The Hebrews have been slaves for too long and enough is enough. The time has come to let them go.
The call to Pharaoh to release the Hebrews is paralleled throughout history whenever a people has been oppressed.
In the case of the Hebrews, however, it goes through stages, first somewhat polite, then tough and insistent.
At first Moses and Aaron come to the king and talk to him quite nicely: “Please let us go three days’ journey in the wilderness” (Ex. 3:18, 5:3). Then comes something adamant: “Let My people go to serve Me in the wilderness; behold, you have not listened until now” (Ex. 7:16).
Why the change in tone?
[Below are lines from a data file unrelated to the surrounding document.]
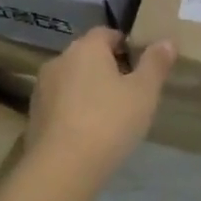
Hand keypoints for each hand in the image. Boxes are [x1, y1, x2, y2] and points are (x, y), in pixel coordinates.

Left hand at [29, 28, 175, 175]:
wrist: (63, 167)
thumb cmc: (109, 121)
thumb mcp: (144, 92)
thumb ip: (156, 64)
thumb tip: (167, 41)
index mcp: (86, 48)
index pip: (106, 33)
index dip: (125, 45)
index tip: (141, 65)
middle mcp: (59, 60)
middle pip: (87, 56)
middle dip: (107, 68)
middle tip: (130, 91)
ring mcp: (42, 88)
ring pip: (72, 80)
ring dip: (88, 89)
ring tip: (110, 114)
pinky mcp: (34, 114)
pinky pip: (60, 103)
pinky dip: (74, 109)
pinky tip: (88, 131)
It is not only because of Pharaoh’s intransigence, but because something has changed in Moses and Aaron themselves.
Earlier they let themselves hint to Pharaoh that once they had completed their three-day act of worship, they would return to Egypt and be slaves once more. Now they recognise that once a people has gained its freedom, there can be no turning back.
The Hebrews have a new destiny awaiting them, to be a free people worshipping their God, first in the wilderness and then in their own land. The years of enslavement are over, once and for all.
How is this implied in the actual words addressed to Pharaoh? In the phrase, “Behold, you have not listened until now”.
This could mean, “Until now, you have chosen to take no notice”. But it can also mean, “What you have heard from us until now, that we will come back after three days, is finished; now we have a new message which you have not heard from us previously, that we have no intention of returning.”
Of course there were moments in the wilderness when the people began to feel they had done the wrong thing and even hankered after the cucumbers and fish they ate in Egypt (Num. 11:5). In any journey the way can appear too long and too hard.
But in life there can be no going back to the past. The future must have its day.